I don't really mind certain kinds of self-promo (e.g., "I wrote a thing!" or "I made a thing!"), especially when it's nested within genuine interaction or other interesting posts (even if it's shitposting with another person). I love seeing people drop their art (whatever it is) or writing, and it's given me a lot of cool and new perspectives I haven't otherwise found.
But I think if more journalists and reporters actually engaged with people, it might alleviate (not solve) the issue of how a bunch of 'em forgot who they claim they write for and inform. It might even get a few to stop doing disinformation or strong one-sided perspectives of news stories (e.g., when all of their info for a story comes primarily from cops or corporate mouthpieces without further looking into it).
-
@bri7 @odd I bet the internet itself is also kind of different than back then. I don’t have a base for comparison with twitter but I encountered this recently going back to play WoW.
It’s like.. the sewage we’ve all been wading in has made people more cautious and cynical. So it’s kind of just harder to talk to strangers than it used to be online?
At least, it’s hard to imagine using the internet in some of the ways that used to feel normal.
@Haste Could be. I'm pretty nostalgic for the time when search was Webcrawler and Altavista. Don't know if the early internet was as trustworthy as I'd give it credit for now, but at least there were less financial incentives to lie to users.
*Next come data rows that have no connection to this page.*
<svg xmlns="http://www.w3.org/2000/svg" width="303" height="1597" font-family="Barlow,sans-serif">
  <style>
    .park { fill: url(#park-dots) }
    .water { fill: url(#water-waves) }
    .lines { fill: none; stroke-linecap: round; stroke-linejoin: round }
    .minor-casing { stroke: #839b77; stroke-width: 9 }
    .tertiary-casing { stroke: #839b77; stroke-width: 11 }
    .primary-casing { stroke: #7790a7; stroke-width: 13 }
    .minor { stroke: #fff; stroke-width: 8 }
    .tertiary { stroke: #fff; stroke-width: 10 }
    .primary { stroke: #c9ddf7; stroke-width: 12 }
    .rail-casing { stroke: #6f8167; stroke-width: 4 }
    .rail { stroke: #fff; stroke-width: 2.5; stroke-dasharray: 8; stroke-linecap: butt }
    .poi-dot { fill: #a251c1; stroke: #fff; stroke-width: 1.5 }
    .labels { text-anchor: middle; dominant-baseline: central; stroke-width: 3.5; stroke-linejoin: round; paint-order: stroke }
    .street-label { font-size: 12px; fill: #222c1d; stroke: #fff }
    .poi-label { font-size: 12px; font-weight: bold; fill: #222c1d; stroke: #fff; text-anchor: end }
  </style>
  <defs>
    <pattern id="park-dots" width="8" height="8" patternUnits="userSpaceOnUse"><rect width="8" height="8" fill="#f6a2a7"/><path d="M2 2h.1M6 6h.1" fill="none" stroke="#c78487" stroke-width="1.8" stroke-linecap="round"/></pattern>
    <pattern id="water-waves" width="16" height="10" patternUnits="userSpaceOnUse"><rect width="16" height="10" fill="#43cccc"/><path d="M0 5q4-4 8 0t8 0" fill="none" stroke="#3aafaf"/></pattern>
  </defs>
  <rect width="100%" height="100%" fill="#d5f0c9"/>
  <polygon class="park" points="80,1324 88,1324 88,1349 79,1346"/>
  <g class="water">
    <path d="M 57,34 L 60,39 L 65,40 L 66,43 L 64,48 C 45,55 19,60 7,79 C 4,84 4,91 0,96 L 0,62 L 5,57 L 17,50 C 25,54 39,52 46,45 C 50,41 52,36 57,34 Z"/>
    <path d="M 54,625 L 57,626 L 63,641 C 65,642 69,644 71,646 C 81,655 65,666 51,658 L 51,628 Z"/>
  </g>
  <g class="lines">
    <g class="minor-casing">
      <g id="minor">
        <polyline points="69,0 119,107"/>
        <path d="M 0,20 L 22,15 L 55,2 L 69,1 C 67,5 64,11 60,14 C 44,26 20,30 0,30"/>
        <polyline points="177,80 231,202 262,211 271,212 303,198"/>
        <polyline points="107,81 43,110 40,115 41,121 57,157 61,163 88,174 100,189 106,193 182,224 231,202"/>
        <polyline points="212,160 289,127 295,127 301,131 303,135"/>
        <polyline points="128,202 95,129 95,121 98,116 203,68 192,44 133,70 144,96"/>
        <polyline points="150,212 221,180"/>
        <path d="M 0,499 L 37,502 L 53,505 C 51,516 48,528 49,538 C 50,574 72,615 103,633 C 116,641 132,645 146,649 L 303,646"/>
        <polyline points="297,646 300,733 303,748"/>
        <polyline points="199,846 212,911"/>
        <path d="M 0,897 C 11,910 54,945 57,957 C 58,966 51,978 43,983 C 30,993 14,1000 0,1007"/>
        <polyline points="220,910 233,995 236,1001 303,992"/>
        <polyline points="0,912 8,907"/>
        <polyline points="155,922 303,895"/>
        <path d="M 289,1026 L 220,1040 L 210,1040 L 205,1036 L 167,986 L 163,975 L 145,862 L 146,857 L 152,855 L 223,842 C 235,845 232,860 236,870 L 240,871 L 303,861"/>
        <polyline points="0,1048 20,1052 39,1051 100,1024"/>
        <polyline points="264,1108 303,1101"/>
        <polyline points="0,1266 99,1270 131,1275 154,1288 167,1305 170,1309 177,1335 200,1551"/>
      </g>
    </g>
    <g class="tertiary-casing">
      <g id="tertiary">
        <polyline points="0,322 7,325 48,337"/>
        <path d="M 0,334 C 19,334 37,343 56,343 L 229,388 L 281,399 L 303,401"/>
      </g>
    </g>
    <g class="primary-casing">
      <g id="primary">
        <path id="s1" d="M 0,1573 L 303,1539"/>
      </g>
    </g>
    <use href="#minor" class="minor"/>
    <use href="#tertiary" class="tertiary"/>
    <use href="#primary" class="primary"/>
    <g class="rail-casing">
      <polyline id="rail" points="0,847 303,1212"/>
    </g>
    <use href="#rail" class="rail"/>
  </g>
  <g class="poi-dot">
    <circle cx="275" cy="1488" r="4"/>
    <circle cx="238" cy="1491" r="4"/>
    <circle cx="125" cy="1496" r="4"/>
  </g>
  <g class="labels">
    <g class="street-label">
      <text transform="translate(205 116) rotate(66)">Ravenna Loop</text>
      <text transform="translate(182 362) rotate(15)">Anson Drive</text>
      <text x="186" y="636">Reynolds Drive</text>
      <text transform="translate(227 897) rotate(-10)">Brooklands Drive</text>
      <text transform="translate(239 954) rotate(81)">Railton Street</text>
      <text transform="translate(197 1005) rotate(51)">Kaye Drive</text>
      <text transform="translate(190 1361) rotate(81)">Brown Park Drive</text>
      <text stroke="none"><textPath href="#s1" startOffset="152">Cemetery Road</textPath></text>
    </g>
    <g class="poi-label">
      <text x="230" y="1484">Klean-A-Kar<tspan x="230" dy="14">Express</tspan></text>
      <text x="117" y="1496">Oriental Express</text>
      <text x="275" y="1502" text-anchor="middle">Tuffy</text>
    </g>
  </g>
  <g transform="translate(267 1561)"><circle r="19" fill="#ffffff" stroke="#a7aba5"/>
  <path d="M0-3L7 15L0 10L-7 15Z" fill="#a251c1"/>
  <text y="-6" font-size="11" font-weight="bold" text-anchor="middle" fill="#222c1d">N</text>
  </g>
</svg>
Now I don't really have the energy to retake the net. I read about the small web and it sounds a lot of fun, but somehow I can't really get the hang of it.
-
@Haste How are you defining journalists? For me a journalist is someone like @briankrebs Not many around anymore, I gave up on NPR over a decade ago because quality and depth were gone, despite them still retaining some real journalists, they weren't allowed to work as such. I suspect Brian has much deeper understanding and insights into the issue than myself with his background and expertise.
@CliffsEsport @Haste Yeah, back when I first started in journalism in the 90s, the major publications all had real experts who were assigned to or carved out specific beats like aviation, cars, healthcare, education, the environment, the courts, etc. These were largely well educated people who knew these awfully complex subjects intimately and could explain them simply but fairly to anyone. To the extent they want any reporters to write about these specific subjects anymore, newsrooms tend to favor young (cheap, replaceable) general assignment folks who lack that institutional knowledge.
-
R relay@relay.infosec.exchange shared this topic
-
It’s been a weird couple days; I keep running into this talking point that “journalists won’t use Mastodon unless we incentivize engagement farming”.
Meanwhile I’m having a *great* experience here, because I use it to— I dunno— actually talk to people and form relationships?
I reject the premise that mastodon isn’t useful for reporters. I think it’s more accurate that modern news orgs use social media in purely extractive ways.
You might get more reporters that way, but you won’t like them.
@Haste Thank goodness there is someone here talking about one-way communication from journos and big follower “personalities”. Extractive is exactly the right term and I hate that approach. There should be engagement and community building - especially important now IMO. Just followed you.